Instructions to follow> Could you give every line in the rows below as a numbered list, skipping any blank lines?
[start of Extracted entries]
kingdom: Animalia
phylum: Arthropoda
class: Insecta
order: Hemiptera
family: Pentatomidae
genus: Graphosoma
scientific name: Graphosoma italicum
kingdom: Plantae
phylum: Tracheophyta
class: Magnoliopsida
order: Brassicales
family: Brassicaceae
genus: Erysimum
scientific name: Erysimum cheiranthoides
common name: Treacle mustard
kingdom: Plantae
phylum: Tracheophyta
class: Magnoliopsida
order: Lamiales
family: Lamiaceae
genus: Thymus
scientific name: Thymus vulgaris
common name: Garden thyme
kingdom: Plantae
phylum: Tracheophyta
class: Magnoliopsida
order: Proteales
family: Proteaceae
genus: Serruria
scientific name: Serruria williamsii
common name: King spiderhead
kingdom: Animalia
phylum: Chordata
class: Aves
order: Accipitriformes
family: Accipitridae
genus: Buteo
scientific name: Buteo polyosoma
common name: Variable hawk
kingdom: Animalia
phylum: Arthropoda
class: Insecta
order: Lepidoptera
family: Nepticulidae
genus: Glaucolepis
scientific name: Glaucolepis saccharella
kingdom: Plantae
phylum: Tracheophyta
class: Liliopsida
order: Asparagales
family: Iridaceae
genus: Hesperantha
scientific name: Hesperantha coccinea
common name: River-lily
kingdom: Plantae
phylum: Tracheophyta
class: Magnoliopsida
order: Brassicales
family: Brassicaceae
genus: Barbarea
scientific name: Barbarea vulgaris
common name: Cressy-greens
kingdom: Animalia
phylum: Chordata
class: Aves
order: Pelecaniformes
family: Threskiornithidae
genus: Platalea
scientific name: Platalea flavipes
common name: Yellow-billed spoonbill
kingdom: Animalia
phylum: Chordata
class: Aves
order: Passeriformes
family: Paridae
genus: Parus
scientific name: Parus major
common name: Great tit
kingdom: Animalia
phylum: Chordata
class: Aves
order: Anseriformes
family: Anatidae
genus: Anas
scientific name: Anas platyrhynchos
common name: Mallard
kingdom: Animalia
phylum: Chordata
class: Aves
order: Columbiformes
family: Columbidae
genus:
[end of Extracted entries]
Expected answer>
1. kingdom: Animalia
2. phylum: Arthropoda
3. class: Insecta
4. order: Hemiptera
5. family: Pentatomidae
6. genus: Graphosoma
7. scientific name: Graphosoma italicum
8. kingdom: Plantae
9. phylum: Tracheophyta
10. class: Magnoliopsida
11. order: Brassicales
12. family: Brassicaceae
13. genus: Erysimum
14. scientific name: Erysimum cheiranthoides
15. common name: Treacle mustard
16. kingdom: Plantae
17. phylum: Tracheophyta
18. class: Magnoliopsida
19. order: Lamiales
20. family: Lamiaceae
21. genus: Thymus
22. scientific name: Thymus vulgaris
23. common name: Garden thyme
24. kingdom: Plantae
25. phylum: Tracheophyta
26. class: Magnoliopsida
27. order: Proteales
28. family: Proteaceae
29. genus: Serruria
30. scientific name: Serruria williamsii
31. common name: King spiderhead
32. kingdom: Animalia
33. phylum: Chordata
34. class: Aves
35. order: Accipitriformes
36. family: Accipitridae
37. genus: Buteo
38. scientific name: Buteo polyosoma
39. common name: Variable hawk
40. kingdom: Animalia
41. phylum: Arthropoda
42. class: Insecta
43. order: Lepidoptera
44. family: Nepticulidae
45. genus: Glaucolepis
46. scientific name: Glaucolepis saccharella
47. kingdom: Plantae
48. phylum: Tracheophyta
49. class: Liliopsida
50. order: Asparagales
51. family: Iridaceae
52. genus: Hesperantha
53. scientific name: Hesperantha coccinea
54. common name: River-lily
55. kingdom: Plantae
56. phylum: Tracheophyta
57. class: Magnoliopsida
58. order: Brassicales
59. family: Brassicaceae
60. genus: Barbarea
61. scientific name: Barbarea vulgaris
62. common name: Cressy-greens
63. kingdom: Animalia
64. phylum: Chordata
65. class: Aves
66. order: Pelecaniformes
67. family: Threskiornithidae
68. genus: Platalea
69. scientific name: Platalea flavipes
70. common name: Yellow-billed spoonbill
71. kingdom: Animalia
72. phylum: Chordata
73. class: Aves
74. order: Passeriformes
75. family: Paridae
76. genus: Parus
77. scientific name: Parus major
78. common name: Great tit
79. kingdom: Animalia
80. phylum: Chordata
81. class: Aves
82. order: Anseriformes
83. family: Anatidae
84. genus: Anas
85. scientific name: Anas platyrhynchos
86. common name: Mallard
87. kingdom: Animalia
88. phylum: Chordata
89. class: Aves
90. order: Columbiformes
91. family: Columbidae
92. genus:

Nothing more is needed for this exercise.